With arms that radiate explosively and brash colors, Nelson’s graphic clocks are essentially self-contained fireworks displays. The Ball Clock is both youthful and iconic with a mod/retro “lollipop” design, while George’s Spindle and Sunburst Clocks are somewhat more composed but make equally bold statements (I particularly love the turned solid walnut arms on the Spindle Clock).
Very few things say mid-century like Nelson’s slatted Platform Bench. A simple, utilitarian bench made primarily from maple, the bench can double as a coffee table or display stand. The slatted design in particular is ubiquitous due to endless imitation–perhaps the ultimate form of flattery.
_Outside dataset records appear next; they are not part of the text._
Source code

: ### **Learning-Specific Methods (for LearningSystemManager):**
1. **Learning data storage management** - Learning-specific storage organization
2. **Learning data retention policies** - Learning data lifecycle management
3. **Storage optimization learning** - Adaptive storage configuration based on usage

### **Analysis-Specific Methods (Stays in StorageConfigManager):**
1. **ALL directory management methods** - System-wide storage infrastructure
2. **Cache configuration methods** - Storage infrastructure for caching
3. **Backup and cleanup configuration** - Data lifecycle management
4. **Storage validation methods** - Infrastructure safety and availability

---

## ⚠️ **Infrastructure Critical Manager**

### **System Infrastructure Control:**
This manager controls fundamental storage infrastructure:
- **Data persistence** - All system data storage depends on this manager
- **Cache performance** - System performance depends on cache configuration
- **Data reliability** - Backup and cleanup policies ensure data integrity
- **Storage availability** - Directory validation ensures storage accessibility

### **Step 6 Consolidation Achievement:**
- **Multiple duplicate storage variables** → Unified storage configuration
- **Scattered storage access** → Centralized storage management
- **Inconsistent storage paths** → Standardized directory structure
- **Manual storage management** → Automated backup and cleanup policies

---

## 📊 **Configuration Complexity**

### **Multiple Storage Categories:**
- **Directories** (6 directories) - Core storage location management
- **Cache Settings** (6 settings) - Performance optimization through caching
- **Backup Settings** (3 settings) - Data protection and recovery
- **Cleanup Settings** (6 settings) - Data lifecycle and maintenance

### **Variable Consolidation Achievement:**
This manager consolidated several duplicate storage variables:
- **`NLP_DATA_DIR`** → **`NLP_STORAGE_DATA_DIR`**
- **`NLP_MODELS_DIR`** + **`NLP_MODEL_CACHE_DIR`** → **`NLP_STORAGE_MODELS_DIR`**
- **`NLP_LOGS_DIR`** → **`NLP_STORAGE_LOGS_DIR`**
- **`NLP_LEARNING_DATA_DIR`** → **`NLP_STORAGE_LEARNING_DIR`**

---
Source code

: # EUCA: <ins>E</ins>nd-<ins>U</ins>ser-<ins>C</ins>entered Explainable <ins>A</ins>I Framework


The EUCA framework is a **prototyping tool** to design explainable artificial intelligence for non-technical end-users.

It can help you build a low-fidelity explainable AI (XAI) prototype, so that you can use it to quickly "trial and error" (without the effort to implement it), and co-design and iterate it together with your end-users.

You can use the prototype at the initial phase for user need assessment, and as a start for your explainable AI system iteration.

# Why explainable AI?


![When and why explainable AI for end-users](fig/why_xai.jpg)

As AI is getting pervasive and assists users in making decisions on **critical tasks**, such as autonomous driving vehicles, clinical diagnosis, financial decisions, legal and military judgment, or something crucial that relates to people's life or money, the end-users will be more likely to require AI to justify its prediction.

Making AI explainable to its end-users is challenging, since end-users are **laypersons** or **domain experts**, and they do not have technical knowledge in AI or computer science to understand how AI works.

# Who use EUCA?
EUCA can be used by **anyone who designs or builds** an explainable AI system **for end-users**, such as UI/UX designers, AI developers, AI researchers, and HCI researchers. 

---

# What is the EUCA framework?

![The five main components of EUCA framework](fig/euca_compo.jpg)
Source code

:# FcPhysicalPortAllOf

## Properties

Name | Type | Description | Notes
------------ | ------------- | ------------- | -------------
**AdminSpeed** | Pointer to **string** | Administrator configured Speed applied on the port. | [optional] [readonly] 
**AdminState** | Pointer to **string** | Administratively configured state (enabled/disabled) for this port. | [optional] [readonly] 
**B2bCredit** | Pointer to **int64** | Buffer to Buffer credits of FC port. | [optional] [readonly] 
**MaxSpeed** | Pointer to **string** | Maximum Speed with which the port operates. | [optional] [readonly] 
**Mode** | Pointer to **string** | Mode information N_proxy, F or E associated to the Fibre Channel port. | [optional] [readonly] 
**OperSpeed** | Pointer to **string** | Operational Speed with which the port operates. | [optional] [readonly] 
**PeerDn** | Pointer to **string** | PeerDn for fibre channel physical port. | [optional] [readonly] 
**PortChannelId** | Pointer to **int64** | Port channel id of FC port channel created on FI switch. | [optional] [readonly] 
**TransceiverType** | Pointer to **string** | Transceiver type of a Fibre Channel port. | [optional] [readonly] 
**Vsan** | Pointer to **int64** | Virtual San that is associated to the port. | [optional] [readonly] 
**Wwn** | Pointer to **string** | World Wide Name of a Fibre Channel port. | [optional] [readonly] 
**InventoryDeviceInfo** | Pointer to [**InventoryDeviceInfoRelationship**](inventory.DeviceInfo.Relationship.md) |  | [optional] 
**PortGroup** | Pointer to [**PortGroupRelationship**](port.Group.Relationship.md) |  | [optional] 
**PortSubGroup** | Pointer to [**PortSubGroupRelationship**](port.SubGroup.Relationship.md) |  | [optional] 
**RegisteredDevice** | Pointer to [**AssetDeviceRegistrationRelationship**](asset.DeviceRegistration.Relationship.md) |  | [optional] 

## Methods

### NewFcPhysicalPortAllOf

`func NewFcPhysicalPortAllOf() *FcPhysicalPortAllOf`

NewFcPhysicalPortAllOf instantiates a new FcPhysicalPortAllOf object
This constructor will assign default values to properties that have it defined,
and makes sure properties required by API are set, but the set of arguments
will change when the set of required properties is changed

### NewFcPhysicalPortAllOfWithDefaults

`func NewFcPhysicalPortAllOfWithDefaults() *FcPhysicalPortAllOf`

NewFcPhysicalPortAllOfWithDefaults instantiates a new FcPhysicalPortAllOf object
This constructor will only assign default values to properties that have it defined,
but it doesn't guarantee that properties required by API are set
The Coconut Chair is a fundamentally simple design with a curved seat and shallow sides (not unlike a coconut shell) that allows for multiple seating positions. Made from one-piece foam rubber and upholstered in leather, the Coconut is both striking in design yet tasteful in presentation. This combination has ensured wide appeal and is present in many of George Nelson’s products. Undoubtedly a rare breed, he was (and continues to be) an integral part of the global design milieu.